Once you have a toolkit, you want to use it efficiently. The paper provides a set of rules for rearranging your tools to make the work faster.

  • The Analogy: Imagine you are cleaning a house.
    • Bad way: Pick up every sock in the house, put them in a pile, then go back and throw away the dirty ones.
    • Good way (Optimization): Go to the room, pick up only the dirty socks, and throw them away immediately.
  • In the paper: They show rules like "Pushing the filter down." If you want to find "Male students who took Math," the computer shouldn't first find all students, then all math classes, and then filter. It should filter for "Male" first, then find their math classes. This saves massive amounts of time and computer memory.

5. Why Does This Matter?

We live in an era of "Multi-Model Data." Our apps use graphs for social media, trees for JSON files, and tables for billing. Currently, building systems that handle all of this is a nightmare of complexity.

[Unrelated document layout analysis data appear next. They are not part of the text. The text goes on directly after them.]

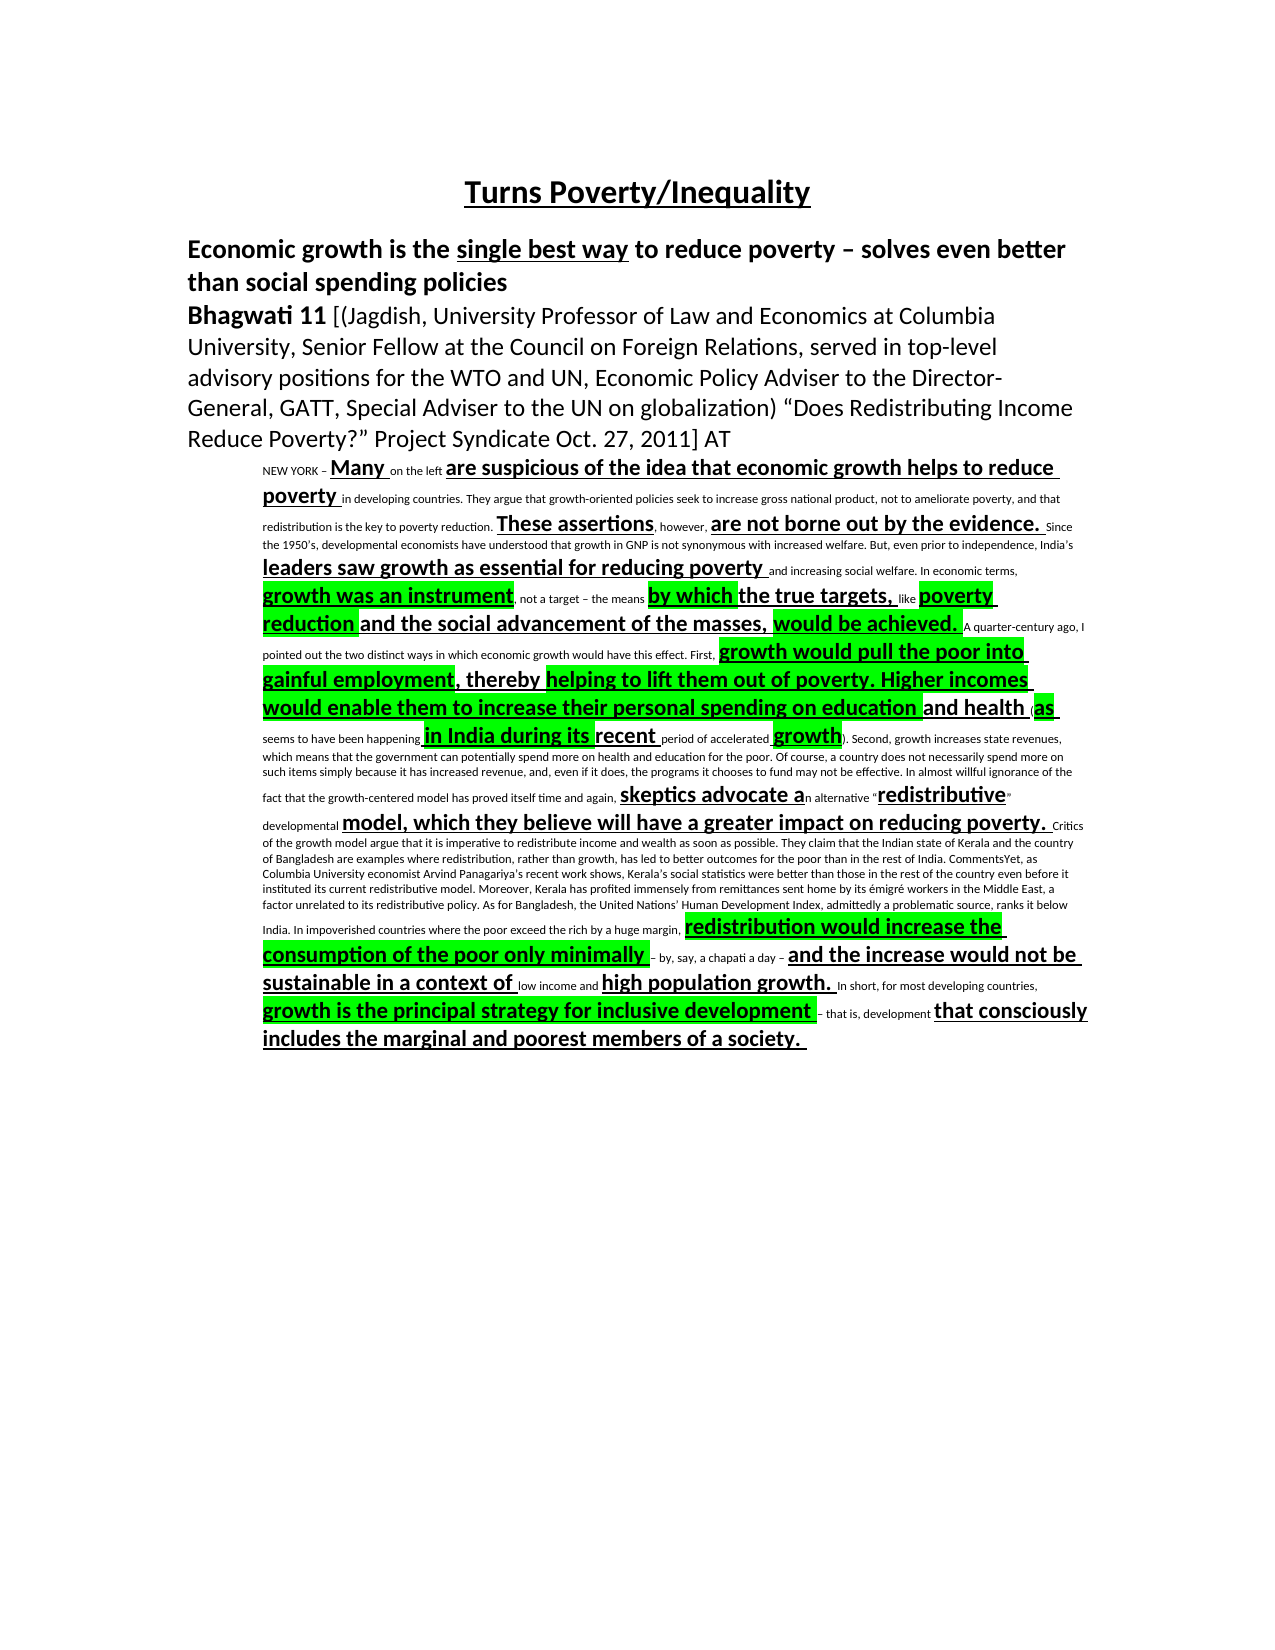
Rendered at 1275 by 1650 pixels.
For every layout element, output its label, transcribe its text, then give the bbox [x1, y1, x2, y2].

text Bhagwati 11 [(Jagdish, University Professor of Law and Economics at Columbia University, Senior Fellow at the Council on Foreign Relations, served in top-level advisory positions for the WTO and UN, Economic Policy Adviser to the Director-General, GATT, Special Adviser to the UN on globalization) “Does Redistributing Income Reduce Poverty?” Project Syndicate Oct. 27, 2011] AT [187, 298, 1087, 453]
subtitle Economic growth is the single best way to reduce poverty – solves even better than social spending policies [187, 232, 1087, 298]
text NEW YORK – Many on the left are suspicious of the idea that economic growth helps to reduce poverty in developing countries. They argue that growth-oriented policies seek to increase gross national product, not to ameliorate poverty, and that redistribution is the key to poverty reduction. These assertions, however, are not borne out by the evidence. Since the 1950’s, developmental economists have understood that growth in GNP is not synonymous with increased welfare. But, even prior to independence, India’s leaders saw growth as essential for reducing poverty and increasing social welfare. In economic terms, growth was an instrument, not a target – the means by which the true targets, like poverty reduction and the social advancement of the masses, would be achieved. A quarter-century ago, I pointed out the two distinct ways in which economic growth would have this effect. First, growth would pull the poor into gainful employment, thereby helping to lift them out of poverty. Higher incomes would enable them to increase their personal spending on education and health (as seems to have been happening in India during its recent period of accelerated growth). Second, growth increases state revenues, which means that the government can potentially spend more on health and education for the poor. Of course, a country does not necessarily spend more on such items simply because it has increased revenue, and, even if it does, the programs it chooses to fund may not be effective. In almost willful ignorance of the fact that the growth-centered model has proved itself time and again, skeptics advocate an alternative “redistributive” developmental model, which they believe will have a greater impact on reducing poverty. Critics of the growth model argue that it is imperative to redistribute income and wealth as soon as possible. They claim that the Indian state of Kerala and the country of Bangladesh are examples where redistribution, rather than growth, has led to better outcomes for the poor than in the rest of India. CommentsYet, as Columbia University economist Arvind Panagariya’s recent work shows, Kerala’s social statistics were better than those in the rest of the country even before it instituted its current redistributive model. Moreover, Kerala has profited immensely from remittances sent home by its émigré workers in the Middle East, a factor unrelated to its redistributive policy. As for Bangladesh, the United Nations’ Human Development Index, admittedly a problematic source, ranks it below India. In impoverished countries where the poor exceed the rich by a huge margin, redistribution would increase the consumption of the poor only minimally – by, say, a chapati a day – and the increase would not be sustainable in a context of low income and high population growth. In short, for most developing countries, growth is the principal strategy for inclusive development – that is, development that consciously includes the marginal and poorest members of a society. [262, 453, 1087, 1052]
subtitle Turns Poverty/Inequality [187, 171, 1087, 212]
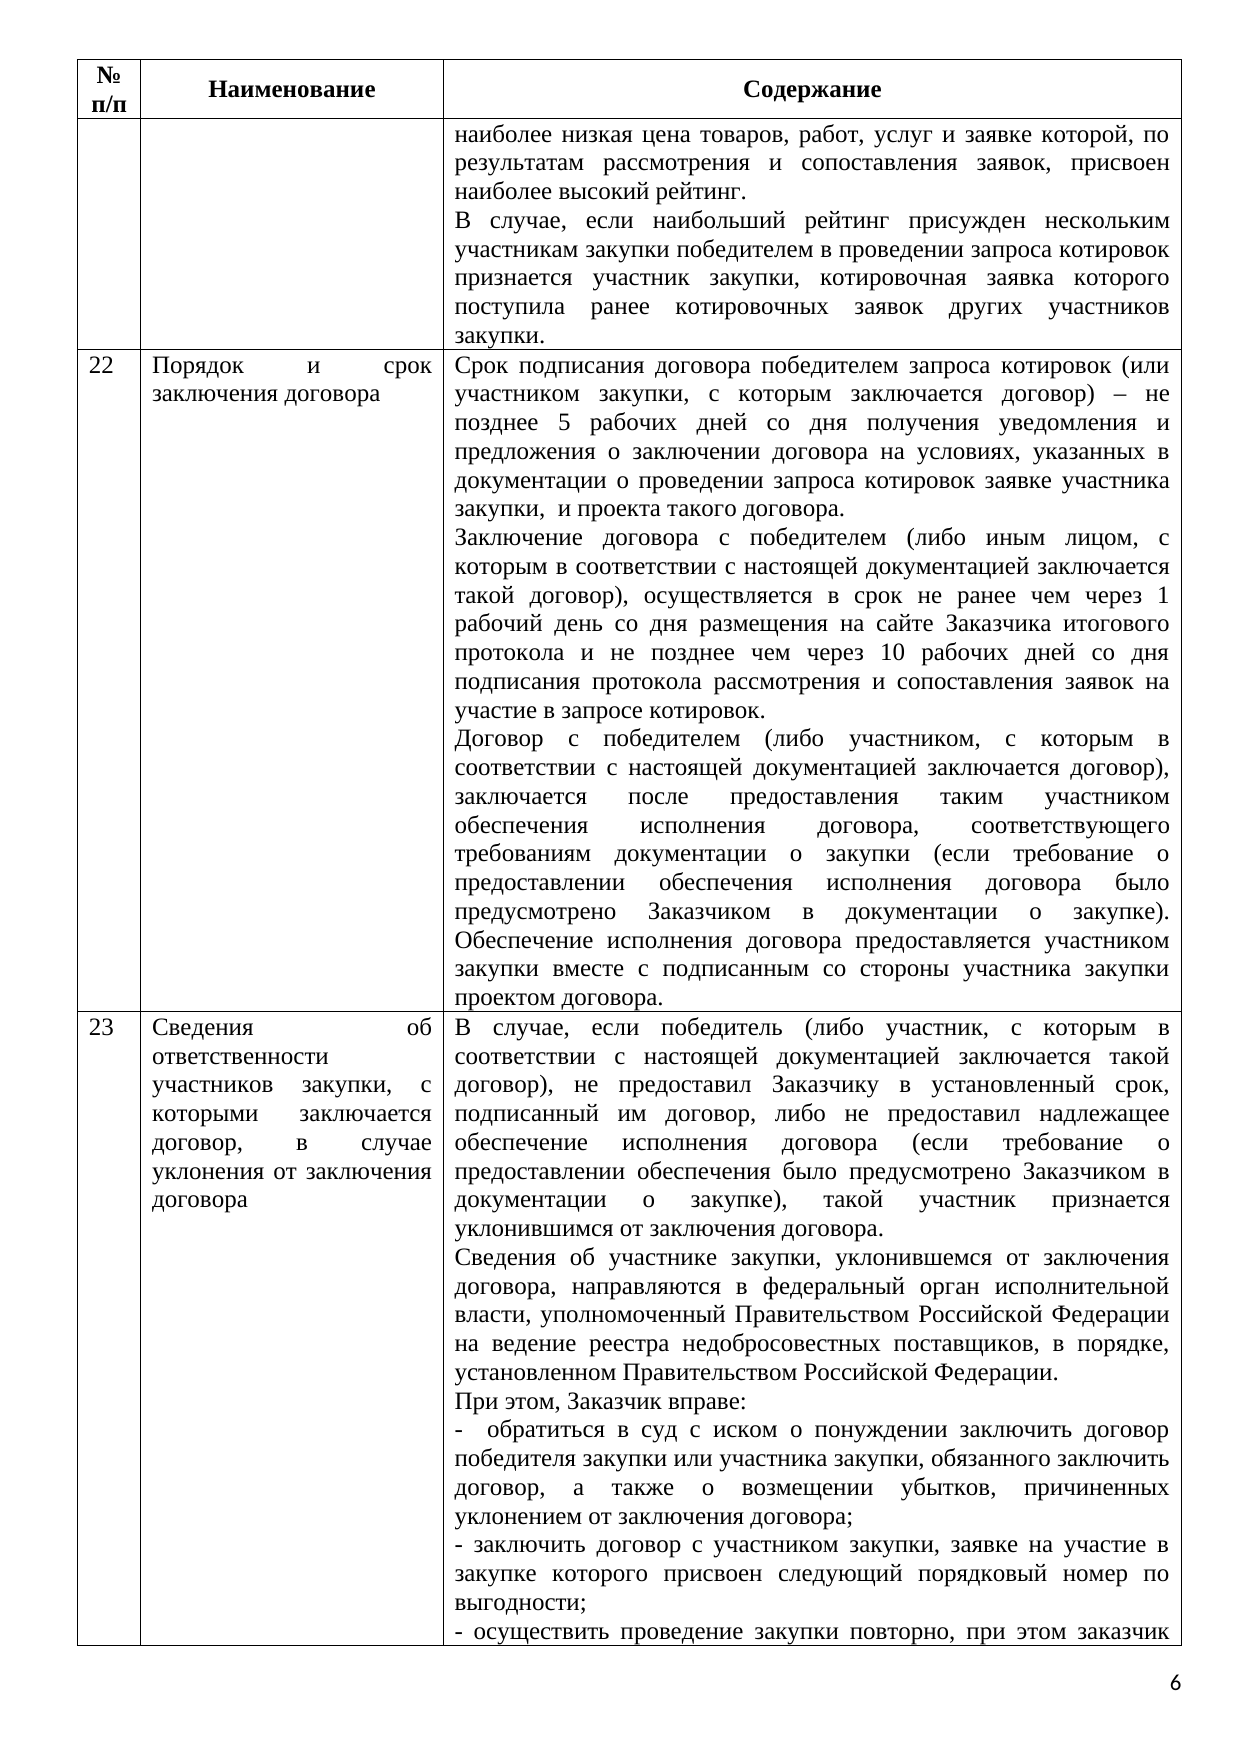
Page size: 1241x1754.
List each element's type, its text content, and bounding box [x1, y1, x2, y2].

This paper provides the theoretical foundation to build a single, unified database engine that understands all these shapes at once. It's like inventing a universal remote control that works on your TV, your stereo, and your lights, rather than needing three different remotes.

In summary:
The authors took the abstract math of Category Theory (which usually deals with very high-level shapes) and turned it into a practical instruction manual for querying modern, messy, multi-format data. They gave us a way to speak about data relationships in a single, unified language, ensuring that no matter how complex your data structure is, you can ask it a question and get an answer efficiently.